O coordenador humanitário da ONU para o território palestino ocupado, Muhannad Hadi, afirmou nesta quarta-feira (12/03) que a população palestina na Faixa de Gaza está “em uma situação desesperadora” enquanto aguarda as negociações para a segunda fase do cessar-fogo entre Israel e o Hamas.
“Recebemos esperança quando o cessar-fogo foi alcançado. Começamos a trazer mais ajuda de todas as direções, mas agora estamos esperando por uma segunda rodada de negociações e esperamos que resultem em algo frutífero”, declarou em entrevista à Al Jazeera.
Segundo o agente humanitário, os civis palestinos querem “um cessar-fogo permanente para terem a chance de restabelecer suas vidas”. “As pessoas agora estão extremamente preocupadas com as negociações”, completou.
O também coordenador especial adjunto para o Processo de Paz no Oriente Médio falou ainda que a trégua possibilita a entrada de alimentos, que estão em escassez no enclave. A entrada de assistência humanitária em Gaza está interrompida há mais de nove dias consecutivos, com todas as passagens fechadas para a entrega de cargas.
“Não é como se as pessoas tivessem a oportunidade de estocar alimentos. As pessoas não têm renda, na verdade não há moeda, não há dinheiro em Gaza, e é só um desafio atrás do outro”, acrescentou Hadi.

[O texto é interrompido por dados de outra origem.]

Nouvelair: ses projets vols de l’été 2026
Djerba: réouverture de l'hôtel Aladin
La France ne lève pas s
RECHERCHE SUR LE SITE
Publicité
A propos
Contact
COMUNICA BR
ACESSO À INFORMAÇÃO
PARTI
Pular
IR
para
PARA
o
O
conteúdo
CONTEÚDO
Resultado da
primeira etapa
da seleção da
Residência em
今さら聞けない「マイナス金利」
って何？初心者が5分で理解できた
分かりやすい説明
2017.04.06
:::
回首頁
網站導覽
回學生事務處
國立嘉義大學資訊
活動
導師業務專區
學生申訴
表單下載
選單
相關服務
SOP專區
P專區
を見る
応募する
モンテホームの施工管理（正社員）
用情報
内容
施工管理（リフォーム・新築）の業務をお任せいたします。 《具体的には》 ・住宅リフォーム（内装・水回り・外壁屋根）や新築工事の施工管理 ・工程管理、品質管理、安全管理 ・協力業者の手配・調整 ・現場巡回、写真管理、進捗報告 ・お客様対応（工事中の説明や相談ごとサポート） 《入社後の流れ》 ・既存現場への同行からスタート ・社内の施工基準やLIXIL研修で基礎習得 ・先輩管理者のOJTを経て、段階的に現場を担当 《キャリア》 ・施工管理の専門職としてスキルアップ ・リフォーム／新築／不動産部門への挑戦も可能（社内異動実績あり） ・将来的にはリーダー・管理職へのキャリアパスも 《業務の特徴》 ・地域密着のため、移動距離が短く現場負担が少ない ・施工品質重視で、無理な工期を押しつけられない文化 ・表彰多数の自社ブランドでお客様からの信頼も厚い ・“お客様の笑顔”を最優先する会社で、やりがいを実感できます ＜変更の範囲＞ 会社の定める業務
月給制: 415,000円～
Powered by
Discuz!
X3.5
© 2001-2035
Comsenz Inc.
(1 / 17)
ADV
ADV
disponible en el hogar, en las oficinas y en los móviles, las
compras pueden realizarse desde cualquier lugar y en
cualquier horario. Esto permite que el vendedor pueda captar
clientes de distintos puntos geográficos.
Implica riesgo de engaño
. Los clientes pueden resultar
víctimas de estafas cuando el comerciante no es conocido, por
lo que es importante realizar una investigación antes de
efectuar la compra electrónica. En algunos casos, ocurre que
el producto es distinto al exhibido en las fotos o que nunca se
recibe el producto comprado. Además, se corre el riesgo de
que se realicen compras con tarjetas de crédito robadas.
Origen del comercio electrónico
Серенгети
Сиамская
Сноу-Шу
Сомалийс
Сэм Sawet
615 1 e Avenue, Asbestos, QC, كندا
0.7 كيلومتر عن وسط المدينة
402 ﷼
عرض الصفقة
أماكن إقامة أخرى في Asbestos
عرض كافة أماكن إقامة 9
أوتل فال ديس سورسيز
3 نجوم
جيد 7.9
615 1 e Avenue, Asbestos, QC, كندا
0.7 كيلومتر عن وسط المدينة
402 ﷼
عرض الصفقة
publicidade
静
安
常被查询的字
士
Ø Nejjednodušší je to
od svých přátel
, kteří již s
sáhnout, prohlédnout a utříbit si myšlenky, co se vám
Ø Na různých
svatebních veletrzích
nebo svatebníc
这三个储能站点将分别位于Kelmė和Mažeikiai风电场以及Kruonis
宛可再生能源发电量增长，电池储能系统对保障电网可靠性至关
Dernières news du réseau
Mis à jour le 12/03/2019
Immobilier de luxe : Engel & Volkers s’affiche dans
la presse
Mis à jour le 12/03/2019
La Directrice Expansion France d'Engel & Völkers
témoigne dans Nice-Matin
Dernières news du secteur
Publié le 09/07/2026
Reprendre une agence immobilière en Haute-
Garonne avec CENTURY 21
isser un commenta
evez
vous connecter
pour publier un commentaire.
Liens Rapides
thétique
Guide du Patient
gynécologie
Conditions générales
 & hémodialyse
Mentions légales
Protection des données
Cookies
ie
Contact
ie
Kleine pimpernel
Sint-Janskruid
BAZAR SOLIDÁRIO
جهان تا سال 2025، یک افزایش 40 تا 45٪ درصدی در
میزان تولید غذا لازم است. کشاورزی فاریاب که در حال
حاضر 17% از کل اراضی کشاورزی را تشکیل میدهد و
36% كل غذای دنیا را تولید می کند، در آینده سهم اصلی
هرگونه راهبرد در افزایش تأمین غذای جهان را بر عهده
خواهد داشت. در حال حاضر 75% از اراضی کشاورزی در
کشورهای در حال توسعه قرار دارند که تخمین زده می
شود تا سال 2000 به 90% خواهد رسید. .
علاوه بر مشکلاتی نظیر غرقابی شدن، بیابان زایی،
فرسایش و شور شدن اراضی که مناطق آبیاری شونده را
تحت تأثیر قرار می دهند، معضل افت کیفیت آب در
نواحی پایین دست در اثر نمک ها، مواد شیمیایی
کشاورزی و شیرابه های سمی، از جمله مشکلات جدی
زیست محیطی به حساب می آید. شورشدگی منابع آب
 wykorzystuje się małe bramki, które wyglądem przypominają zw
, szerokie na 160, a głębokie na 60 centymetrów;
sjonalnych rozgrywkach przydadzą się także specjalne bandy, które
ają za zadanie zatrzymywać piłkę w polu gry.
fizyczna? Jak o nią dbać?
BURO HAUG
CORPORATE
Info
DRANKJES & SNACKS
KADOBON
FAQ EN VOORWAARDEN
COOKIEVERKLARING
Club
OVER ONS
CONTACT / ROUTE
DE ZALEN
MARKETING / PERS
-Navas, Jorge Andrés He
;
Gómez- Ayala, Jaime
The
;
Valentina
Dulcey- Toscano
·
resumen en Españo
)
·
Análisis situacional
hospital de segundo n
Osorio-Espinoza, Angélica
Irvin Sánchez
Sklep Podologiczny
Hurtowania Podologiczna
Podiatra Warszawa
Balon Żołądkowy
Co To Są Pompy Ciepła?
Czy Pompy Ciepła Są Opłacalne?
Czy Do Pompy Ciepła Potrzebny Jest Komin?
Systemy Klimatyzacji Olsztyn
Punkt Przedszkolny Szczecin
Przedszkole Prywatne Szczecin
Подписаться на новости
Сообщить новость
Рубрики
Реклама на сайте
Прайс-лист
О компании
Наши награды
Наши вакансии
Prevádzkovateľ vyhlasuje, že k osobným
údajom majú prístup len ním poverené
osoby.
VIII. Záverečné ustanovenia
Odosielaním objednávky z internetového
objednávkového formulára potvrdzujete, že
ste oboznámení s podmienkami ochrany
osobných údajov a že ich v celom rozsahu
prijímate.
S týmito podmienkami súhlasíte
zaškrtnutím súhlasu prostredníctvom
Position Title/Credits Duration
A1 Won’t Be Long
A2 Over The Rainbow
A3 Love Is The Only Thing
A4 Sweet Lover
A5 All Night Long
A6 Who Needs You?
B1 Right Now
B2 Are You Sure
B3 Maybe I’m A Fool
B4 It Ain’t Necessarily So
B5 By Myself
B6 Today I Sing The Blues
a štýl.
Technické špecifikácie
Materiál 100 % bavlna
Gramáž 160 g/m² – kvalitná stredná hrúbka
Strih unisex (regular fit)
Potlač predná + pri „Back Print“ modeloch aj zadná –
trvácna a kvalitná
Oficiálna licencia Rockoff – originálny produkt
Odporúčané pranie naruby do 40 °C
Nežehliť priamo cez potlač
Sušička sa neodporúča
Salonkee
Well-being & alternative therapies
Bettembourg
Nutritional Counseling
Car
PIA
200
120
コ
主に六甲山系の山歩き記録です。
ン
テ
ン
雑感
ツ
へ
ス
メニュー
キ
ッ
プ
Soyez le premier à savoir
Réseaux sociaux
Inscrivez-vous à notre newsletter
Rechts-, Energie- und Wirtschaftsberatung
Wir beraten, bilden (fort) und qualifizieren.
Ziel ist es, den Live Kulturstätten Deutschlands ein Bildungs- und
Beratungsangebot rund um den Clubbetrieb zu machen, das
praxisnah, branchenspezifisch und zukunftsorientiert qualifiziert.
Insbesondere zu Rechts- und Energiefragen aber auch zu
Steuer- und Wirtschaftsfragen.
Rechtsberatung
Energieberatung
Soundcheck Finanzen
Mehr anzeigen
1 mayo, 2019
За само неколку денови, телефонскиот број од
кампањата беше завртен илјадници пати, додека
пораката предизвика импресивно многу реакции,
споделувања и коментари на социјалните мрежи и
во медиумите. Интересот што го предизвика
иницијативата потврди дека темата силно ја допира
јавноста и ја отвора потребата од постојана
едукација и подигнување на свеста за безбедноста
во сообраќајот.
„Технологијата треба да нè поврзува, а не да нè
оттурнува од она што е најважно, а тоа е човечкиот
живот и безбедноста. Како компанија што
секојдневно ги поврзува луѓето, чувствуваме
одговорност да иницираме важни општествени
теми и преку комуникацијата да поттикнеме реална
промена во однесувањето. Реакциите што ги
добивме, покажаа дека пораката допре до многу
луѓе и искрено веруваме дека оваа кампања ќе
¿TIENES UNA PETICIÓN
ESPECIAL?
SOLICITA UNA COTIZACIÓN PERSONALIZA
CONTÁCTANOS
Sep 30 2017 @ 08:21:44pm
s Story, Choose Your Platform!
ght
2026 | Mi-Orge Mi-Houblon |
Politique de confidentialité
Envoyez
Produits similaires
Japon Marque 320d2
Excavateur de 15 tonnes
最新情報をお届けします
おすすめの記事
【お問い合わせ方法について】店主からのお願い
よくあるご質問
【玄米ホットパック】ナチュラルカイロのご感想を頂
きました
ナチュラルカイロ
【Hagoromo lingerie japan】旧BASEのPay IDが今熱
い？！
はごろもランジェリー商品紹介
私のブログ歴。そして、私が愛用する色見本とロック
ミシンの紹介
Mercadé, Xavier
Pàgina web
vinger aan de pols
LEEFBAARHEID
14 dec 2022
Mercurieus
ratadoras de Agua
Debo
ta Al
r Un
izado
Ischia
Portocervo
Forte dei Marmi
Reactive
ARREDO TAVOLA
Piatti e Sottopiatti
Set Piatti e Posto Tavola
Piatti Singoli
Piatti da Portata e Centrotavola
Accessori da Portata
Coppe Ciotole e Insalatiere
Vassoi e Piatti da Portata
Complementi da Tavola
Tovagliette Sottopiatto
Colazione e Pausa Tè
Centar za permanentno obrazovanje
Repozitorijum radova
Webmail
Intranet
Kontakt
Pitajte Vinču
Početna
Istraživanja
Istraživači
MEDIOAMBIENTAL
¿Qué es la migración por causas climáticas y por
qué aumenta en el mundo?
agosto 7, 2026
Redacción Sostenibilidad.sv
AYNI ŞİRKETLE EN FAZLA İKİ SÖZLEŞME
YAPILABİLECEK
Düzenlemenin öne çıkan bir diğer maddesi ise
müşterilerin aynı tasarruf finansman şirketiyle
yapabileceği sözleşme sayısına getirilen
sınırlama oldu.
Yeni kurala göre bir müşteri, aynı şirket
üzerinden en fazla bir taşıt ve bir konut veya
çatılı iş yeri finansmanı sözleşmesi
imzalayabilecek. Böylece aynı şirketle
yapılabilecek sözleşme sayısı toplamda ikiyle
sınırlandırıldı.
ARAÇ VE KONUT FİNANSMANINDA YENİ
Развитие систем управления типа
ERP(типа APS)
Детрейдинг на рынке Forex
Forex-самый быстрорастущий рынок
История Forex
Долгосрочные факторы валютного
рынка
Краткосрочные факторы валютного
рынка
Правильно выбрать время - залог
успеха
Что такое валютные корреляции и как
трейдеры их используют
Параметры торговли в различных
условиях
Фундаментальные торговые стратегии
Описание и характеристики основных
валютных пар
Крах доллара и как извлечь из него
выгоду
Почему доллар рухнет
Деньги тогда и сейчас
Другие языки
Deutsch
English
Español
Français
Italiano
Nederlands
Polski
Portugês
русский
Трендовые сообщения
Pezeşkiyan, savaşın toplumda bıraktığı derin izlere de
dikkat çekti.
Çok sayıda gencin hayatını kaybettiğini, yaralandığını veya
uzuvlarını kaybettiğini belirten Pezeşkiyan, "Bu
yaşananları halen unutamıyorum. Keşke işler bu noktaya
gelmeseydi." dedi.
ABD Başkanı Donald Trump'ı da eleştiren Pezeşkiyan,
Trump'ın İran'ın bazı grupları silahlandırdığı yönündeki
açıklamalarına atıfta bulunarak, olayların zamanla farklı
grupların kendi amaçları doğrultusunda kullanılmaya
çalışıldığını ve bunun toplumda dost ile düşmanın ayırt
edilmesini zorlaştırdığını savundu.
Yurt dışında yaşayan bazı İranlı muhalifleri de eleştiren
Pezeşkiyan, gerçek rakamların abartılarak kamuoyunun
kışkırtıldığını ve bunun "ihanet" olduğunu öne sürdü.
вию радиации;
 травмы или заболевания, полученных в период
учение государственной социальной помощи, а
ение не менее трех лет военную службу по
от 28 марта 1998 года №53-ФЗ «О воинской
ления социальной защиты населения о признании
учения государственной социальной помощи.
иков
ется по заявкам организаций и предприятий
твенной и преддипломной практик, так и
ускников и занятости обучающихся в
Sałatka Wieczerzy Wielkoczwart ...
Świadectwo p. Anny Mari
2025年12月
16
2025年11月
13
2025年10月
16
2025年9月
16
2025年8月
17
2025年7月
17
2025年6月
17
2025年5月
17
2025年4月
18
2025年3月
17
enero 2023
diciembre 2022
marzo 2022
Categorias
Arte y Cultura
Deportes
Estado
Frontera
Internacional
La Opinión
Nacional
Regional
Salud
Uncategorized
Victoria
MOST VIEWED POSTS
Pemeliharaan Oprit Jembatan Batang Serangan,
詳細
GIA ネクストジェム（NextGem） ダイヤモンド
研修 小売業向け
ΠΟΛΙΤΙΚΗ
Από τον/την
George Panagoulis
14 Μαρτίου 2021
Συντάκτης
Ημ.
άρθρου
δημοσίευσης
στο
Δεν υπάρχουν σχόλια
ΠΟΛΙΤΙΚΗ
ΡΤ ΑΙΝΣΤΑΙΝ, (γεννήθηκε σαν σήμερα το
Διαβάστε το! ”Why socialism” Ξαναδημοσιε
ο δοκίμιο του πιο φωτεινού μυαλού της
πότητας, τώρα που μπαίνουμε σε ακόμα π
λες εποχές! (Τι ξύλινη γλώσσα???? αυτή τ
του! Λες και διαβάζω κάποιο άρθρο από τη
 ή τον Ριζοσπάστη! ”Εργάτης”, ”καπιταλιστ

Durante sua entrevista com a emissora catari, o funcionário da ONU declarou que nunca viu “nada parecido” como a situação em Gaza. “Nunca estive em um lugar onde tudo é necessário, onde banheiros eram o tópico [de discussão] de todos. Muitas vezes, as mulheres me disseram que, se têm acesso a água potável, não a bebem – nem mesmo as grávidas – porque ir ao banheiro é uma agonia, é uma jornada que pode acabar em uma catástrofe”, afirmou Hadi, descrevendo Gaza como “dois milhões de histórias tristes”.
O agente ainda alertou contra um “desastre” na Faixa de Gaza caso o bloqueio de eletricidade anunciado por Israel no último domingo (09/03) não seja suspenso.
O restabelecimento da energia elétrica no enclave palestino já foi exigido inclusive pelos familiares de reféns israelenses que ainda estão em Gaza. Segundo eles, a medida coloca “seus entes queridos em perigo”.
“Eu nem quero imaginar o cenário em que as negociações de cessar-fogo em Doha fracassem. Como humanitário, não consigo imaginar que seremos confrontados com essa situação”, concluiu.

Entrada de assistência humanitária em Gaza está interrompida há mais de nove dias consecutivos
OMS alerta contra poliomielite
A interrupção do cessar-fogo também arrisca a saúde pública em Gaza, em especial sobre a poliomielite, doença provocada por um vírus que pode levar à paralisia infantil.
Segundo a Organização Mundial da Saúde (OMS), na última campanha, realizada no final de fevereiro, cerca de 550 mil crianças palestinas foram vacinadas contra a doença. Contudo, é essencial que o cessar-fogo seja alcançado para evitar o risco de propagação do vírus.
Hamid Jafari, diretor de erradicação da pólio na OMS, informou que apesar de 95% da meta de vacinação ter sido realizada em Gaza, ainda há detecção do vírus da poliomielite nas amostras de esgoto do enclave palestino.
“Esperamos que esse cessar-fogo realmente dure, porque não se trata apenas da poliomielite, mas da sobrevivência de crianças e comunidades”, declarou à Al Jazeera.
Corte de ajuda pode reverter cessar-fogo
O subsecretário-geral de Assuntos Humanitários da ONU, Tom Fletcher, pediu na última terça-feira (11/03)que a entrada de ajuda humanitária em Gaza seja retomada imediatamente, ressaltando que quaisquer atrasos adicionais “reverterão ainda mais qualquer progresso alcançado durante o cessar-fogo”. Fletcher também apelou a ambas as partes pela manutenção da trégua e libertação dos reféns.
Por sua vez, Phillipe Lazzarini, comissário-geral da Agência da ONU de Assistência aos Refugiados Palestinos (UNRWA) expressou atual no enclave que “a situação é semelhante à que prevaleceu em outubro de 2023”, após os ataques do Hamas contra Israel e as subsequentes ações militares na Faixa de Gaza.
Lazzarini destacou ainda a crise na Cisjordânia, onde as operações de segurança israelenses levaram ao maior deslocamento de palestinos desde 1967. Cerca de 40 mil pessoas, muitas delas refugiadas, foram forçadas a fugir de suas casas, com comunidades inteiras esvaziadas devido à intensificação das atividades militares.